Due to the highly interwoven nature of these six competencies, the studies often assessed multiple competencies and domains. Not surprisingly, PC (n = 118, 54%) and MK (n = 107, 49%) were the two competencies which were mostly frequently assessed [30]. Of the 118 studies which investigated patient care, only 14 papers concentrated on PC as the sole competency being assessed, primarily focusing on surgical skills [31]. Among 56 papers (26%) which examined ICS, the studies focused on assessment of students’ written notes and clinical presentations, and only 9 papers had just ICS as the sole competency being assessed [32]. A total of 37 papers (17%) examined Professionalism in terms of a commitment to carrying out professional responsibilities and an adherence to ethical principles. Among them, 8 papers had professionalism as the main topic of the paper, and the other papers discussed professionalism as part of the grading scheme or assessment [33]. Finally, PBLI (n = 18, 8%) and SBP (n = 12, 6%) were comparatively under-researched. Even when the studies examined these two competencies, they often assessed multiple competencies simultaneously or used them as secondary tools, thereby providing limited insights into their specifics [34, 35].

Research Methodology

The vast majority of studies (n = 191, 88%) employed simple and/or complex quantitative methods, encompassing a wide range of techniques. These methods ranged from basic descriptive analyses, providing foundational insights into the data, to advanced statistical methods such as correlation and regression analysis, factor analysis, structural equation modeling, and Generalizability theory [36, 37]. A very smaller portion of studies (n = 3, 1%), all conducted in the recent 10 years, adopted qualitative approaches only, including focus groups, retrospective think-aloud, and one-on-one interviews [38]. Additionally, a few studies (n = 24, 11%) adopted the mixed-methods approach, integrating both quantitative and qualitative methodologies, which encompassed techniques like Delphi studies [39, 40]. Using various designs (e.g., explanatory, concurrent), the mixed-methods approach aimed to achieve a more comprehensive understanding of the research topic by leveraging the strengths of both quantitative and qualitative data.

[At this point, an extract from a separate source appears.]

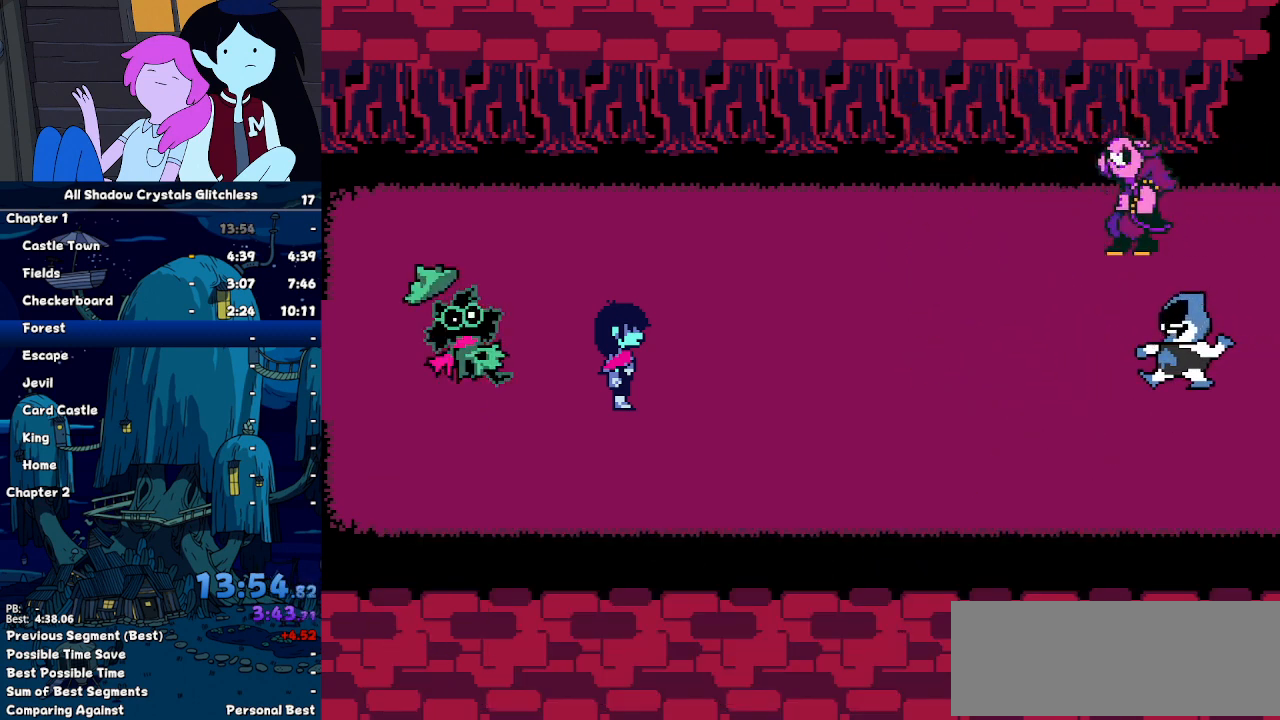
{"keys": ["return"], "events": [[33, "return", "up"], [100, "z", "down"], [133, "return", "down"], [133, "z", "up"], [233, "return", "up"], [233, "z", "down"], [267, "return", "down"], [267, "z", "up"], [367, "return", "up"], [367, "z", "down"], [467, "return", "down"], [467, "z", "up"]]}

Sources of Validity and Reliability Evidence Under Investigation

As mentioned previously, our analysis regarding the sources of validity evidence was guided by the Standards, including evidence based on test content, response processes, internal structure, relations to other variables, and consequences of testing [7]. While some studies used a more limited validity framework such as construct or predictive validity, some studies, earlier ones in particular, did not mention anything related to validity [41, 42]. The two most frequently investigated sources of validity evidence were relations to other variables (n = 136, 63%) and internal structure (n = 103, 47%). The validity evidence based on relations to other variables has been extensively examined, yielding much rich, in-depth information. Over time, these investigations delved into diverse areas including predictive, concurrent, convergent, and discriminant evidence among different populations (e.g., novice medical students vs. experienced attendings) [43, 44]. The studies examined a wide range of assessment results, ranging from pre-matriculated data (MCAT scores, pre-medical school GPA, MMI interviews, etc.) to pre-clerkship performance (various course grades, Step 1 results, OCSEs, etc.), clerkship (Subject scores, honors, rank order, etc.), and onward to residency match and resident performance (residency interviews, program director assessments, specialty certifying exams, etc.). Residency programs and medical schools made significant efforts to identify successful residents or provide resources in supporting at-risk students.

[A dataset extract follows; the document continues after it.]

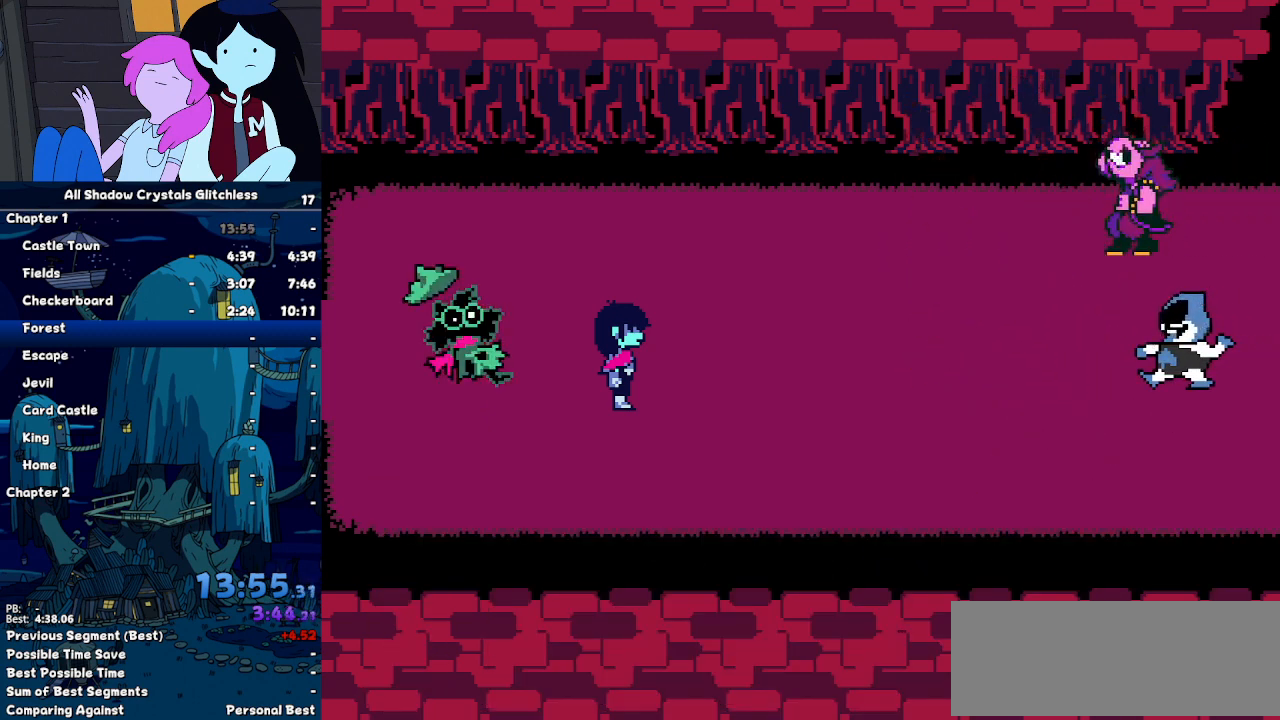
{"keys": ["return"], "events": [[67, "return", "up"], [67, "z", "down"], [100, "return", "down"], [167, "return", "up"], [167, "z", "up"], [267, "z", "down"], [300, "return", "down"], [300, "z", "up"], [333, "return", "up"], [400, "z", "down"], [433, "return", "down"], [433, "z", "up"]]}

Similarly, the validity evidence of internal structure has been widely researched for a long time. These studies examined the distribution of student performance, analyzed inter-item correlation or discrimination, explored the internal structures of assessments, and investigated reproducibility across different items, stations, raters, or versions of the test [45, 46]. While there is a general consensus among researchers that reliability is considered a necessary but not sufficient condition for validity, only about half of the studies reported or made inferences about reliability estimates. Specifically, 76 studies reported consistency over items (e.g., Cronbach’s alpha), 61 examined consistency over judges (e.g., inter-rater reliability [kappa]), and 4 studies reported consistency over time (e.g., intra-rater) [47, 48]. Notably, due to wide endorsement and the unavailability of NBME item-level information, the studies utilizing NBME often did not provide reliability information.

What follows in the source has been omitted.